Arnold Kling  

So Many Narratives

Some Intellectual History for ... An Unanswered Question on the ...

Eric Falkenstein summarizes many books on the financial crisis, concluding

For me, the best explanation comes from two parts. Stan Liebowitz's account on how we slowly eroded mortgage standards with the best intentions, led by academia, regulators, legislators, and investment banks. And then the accelerator mechanism outlined by Gary Gorton. Neither are books.

I agree that it is useful to think of what happened in the housing market and what happened among financial institutions. However, I think that Gorton's "modern bank run" theory makes it seem as though the banks were fundamentally sound--just caught short of liquidity. I suspect that view is a bit self-serving on Gorton's part (he helped get AIG into credit default swaps).

In the housing market, the positive feedback loop between increasing house prices and lower lending standards seems pretty important. It would be interesting to know whether other countries with housing bubbles also saw lower lending standards.

With financial institutions, I stress the use of regulatory capital arbitrage that allowed financial institutions to load up on risk. I think that their losses genuinely exceeded their capital. It was not just a liquidity panic.

Of course, the popular narrative is that it was greed coupled with the ideology of deregulation. My view is that regulators aided and abetted the crisis. They winked at lower lending standards because of the political popularity of broadening home ownership. They winked at regulatory capital arbitrage because they could not envision anything going terribly wrong.

COMMENTS (1 to date)
TA writes:

Falkenstein's rendition of Gorton is incoherent in places.

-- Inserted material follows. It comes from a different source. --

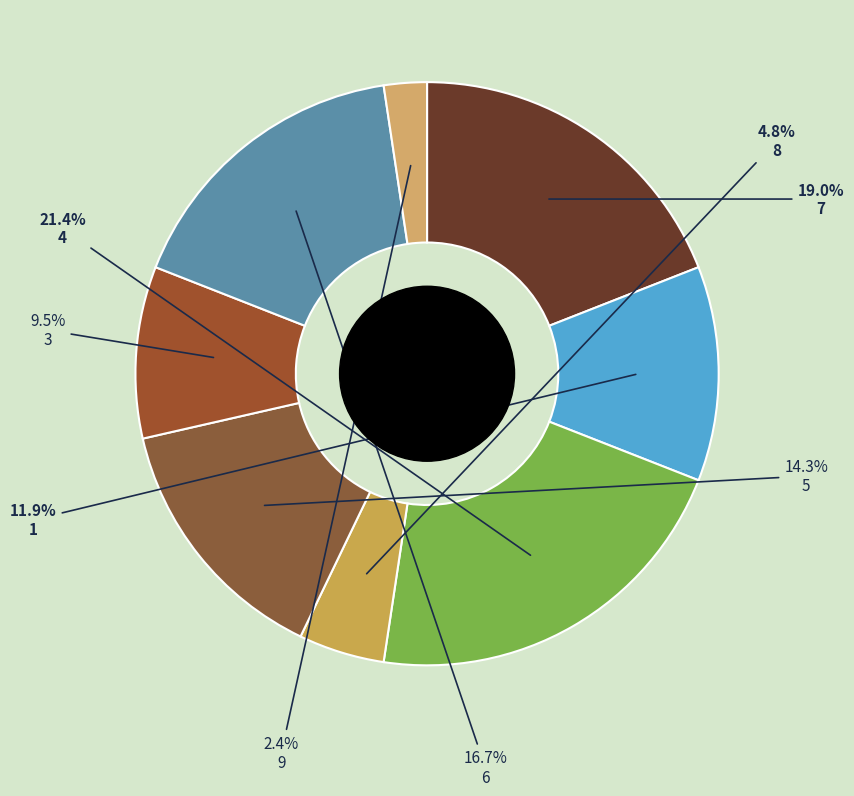

How much of the chart is everything except 7?

81.0%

As to Gorton, clearly there was a run by repo lenders, but if you pore through the Fed's funds flow reports, it isn't obvious that it was all that big a problem in the larger scheme of things. Commercial banks don't fund themselves through repos all that much. Broker dealers do, but seem to have responded by squeezing down securities borrowing and associated need for cash collateral. Maybe it was a problem for Merrill, Bear and Lehman, but I'm still skeptical that their problems were such a disaster for the system as a whole.

The problem I have with Gorton's paper -- he has kind of a structural argument, but doesn't tie it to funds flow volumes, balance sheets, etc., so you really can't tell what it amounts to.